Reginald Dawayne Bookman v. Julia Jurice Bookman
This text of Reginald Dawayne Bookman v. Julia Jurice Bookman (Reginald Dawayne Bookman v. Julia Jurice Bookman) is published on Counsel Stack Legal Research, covering Court of Appeals of Texas primary law. Counsel Stack provides free access to over 12 million legal documents including statutes, case law, regulations, and constitutions.
Opinion
Appeal Dismissed, and Memorandum Opinion filed January 10, 2023.
In The
Fourteenth Court of Appeals
NO. 14-21-00725-CV
REGINALD DAWAYNE BOOKMAN, Appellant
V.
JULIA JURICE BOOKMAN, Appellee
On Appeal from the County Court at Law Grimes County, Texas Trial Court Cause No. 35385-CCL
MEMORANDUM OPINION
This is an appeal from a protective order signed May 19, 2021. Appellant did not file any motions in the trial court after the protective order was signed, and thus under normal circumstances, he would be required to file a notice of appeal by June 20, 2021. Tex. R. App. P. 4.1(a), 26.1(a). Instead, on November 15, 2021, appellant filed a notice of restricted appeal pursuant to Texas Rule of Appellate Procedure 30. Restricted appeals may be timely noticed within six months after the underlying order or judgment is signed. Tex. R. App. P. 26.1(c). But although the notice was filed in time to perfect a restricted appeal, the appellate record refutes appellant’s contention a restricted appeal is available to him. For appellant to proceed with a restricted appeal, he must show, among other things, that he “did not participate—either in person or through counsel—in the hearing that resulted in the [order] complained of.” Tex. R. App. P. 30; see also Ex parte E.H., 602 S.W.3d 486, 495 (Tex. 2020). If appellant does not satisfy this requirement, the court of appeals lacks jurisdiction to decide the appeal. See Ex parte E.H., 602 S.W.3d at 496.
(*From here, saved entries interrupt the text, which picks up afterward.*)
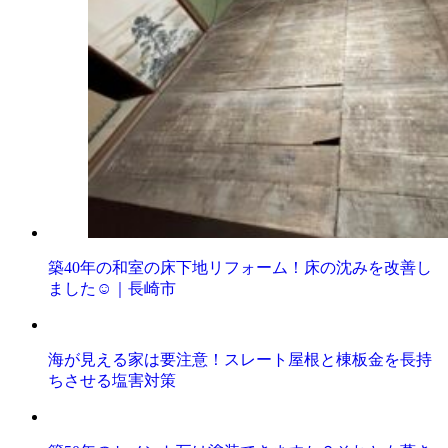
築40年の和室の床下地リフォーム！床の沈みを改善し
ました☺️｜長崎市
海が見える家は要注意！スレート屋根と棟板金を長持
ちさせる塩害対策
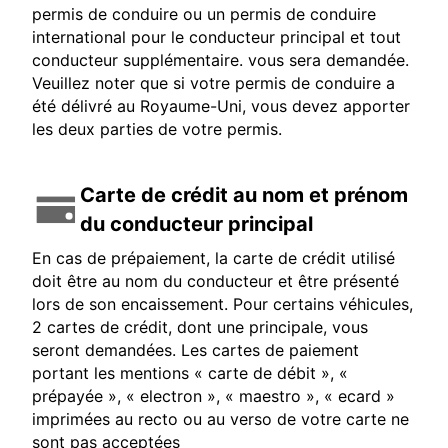
permis de conduire ou un permis de conduire
international pour le conducteur principal et tout
conducteur supplémentaire. vous sera demandée.
Veuillez noter que si votre permis de conduire a
été délivré au Royaume-Uni, vous devez apporter
les deux parties de votre permis.
Carte de crédit au nom et prénom
du conducteur principal
En cas de prépaiement, la carte de crédit utilisé
doit être au nom du conducteur et être présenté
lors de son encaissement. Pour certains véhicules,
2 cartes de crédit, dont une principale, vous
seront demandées. Les cartes de paiement
portant les mentions « carte de débit », «
prépayée », « electron », « maestro », « ecard »
imprimées au recto ou au verso de votre carte ne
sont pas acceptées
The reporter’s record for this case comprises a transcript of a May 18, 2021 hearing before the trial court, conducted remotely by Zoom. Appellant personally appeared at that hearing with the use of that software, and at the conclusion of the hearing, the trial court announced it would grant the underlying application for a protective order and would “submit the signed orders in just a minute.” Ultimately, the trial court signed the protective order the following day, May 19, 2021. It is beyond dispute that the May 18, 2021 hearing resulted in the protective order appellant is seeking to appeal from, and moreover, appellant participated in person at that hearing.1
On November 16, 2022, this court informed appellant by letter about the untimely notice of appeal and the apparent unavailability of a restricted appeal, and warned him his appeal was subject to dismissal if he failed to show this court had jurisdiction over the appeal. Appellant’s response relies on the Texas Supreme
1 Appellant has implied that, because the hearing was conducted through Zoom rather than in person in a courtroom, he might not have participated in the hearing for purposes of Rule 30. However, the participation implicating Rule 30 does not have to occur in the courtroom itself. See Lambda Constr. Co. v. Chamberlin Waterproofing & Roofing Sys., Inc., 784 S.W.2d 122, 125 (Tex. App.—Austin 1990, writ denied) (holding a party could not appeal by writ of error, the predecessor to a restricted appeal, because it had participated in a telephone hearing preceding the underlying judgment).
2 Court’s decision in Pike-Grant v. Grant, 447 S.W.3d 884, 886 (Tex. 2014). Quoting the Court’s observation that “courts [must] liberally construe the non- participation requirement for restricted appeals in favor of the right to appeal,” see id. at 886, appellant contends that the facts require this court to view him as not having participated in the requisite hearing, and thus view him as properly bringing a restricted appeal. But there is no way to construe the non-participation requirement here to properly permit appellant to use a restricted appeal. The record conclusively establishes that the trial court held a hearing on May 18, 2021, appellant appeared at the hearing by Zoom, and that hearing resulted in the complained-of protective order. By any measure, appellant’s participation in the underlying hearing prevents him from maintaining a restricted appeal here. Compare Pike-Grant, 447 S.W.3d at 886 (holding an appellant was not present at a final trial court hearing, and thus appellant could maintain a restricted appeal, even though the record contained some indication that she had been present at a final hearing), with Blankinship v. Blankinship, 572 S.W.2d 807, 808 (Tex. Civ. App.— Houston [14th Dist.] 1978, no writ) (holding an appellant participated in a hearing resulting in a judgment when he signed the judgment prior to the trial court entering the judgment). Accordingly, due to the lack of any basis for proceeding with a restricted appeal or otherwise exercising jurisdiction over this appeal, we dismiss the appeal for want of jurisdiction.
PER CURIAM
Panel consists of Chief Justice Christopher and Justices Bourliot and Wilson.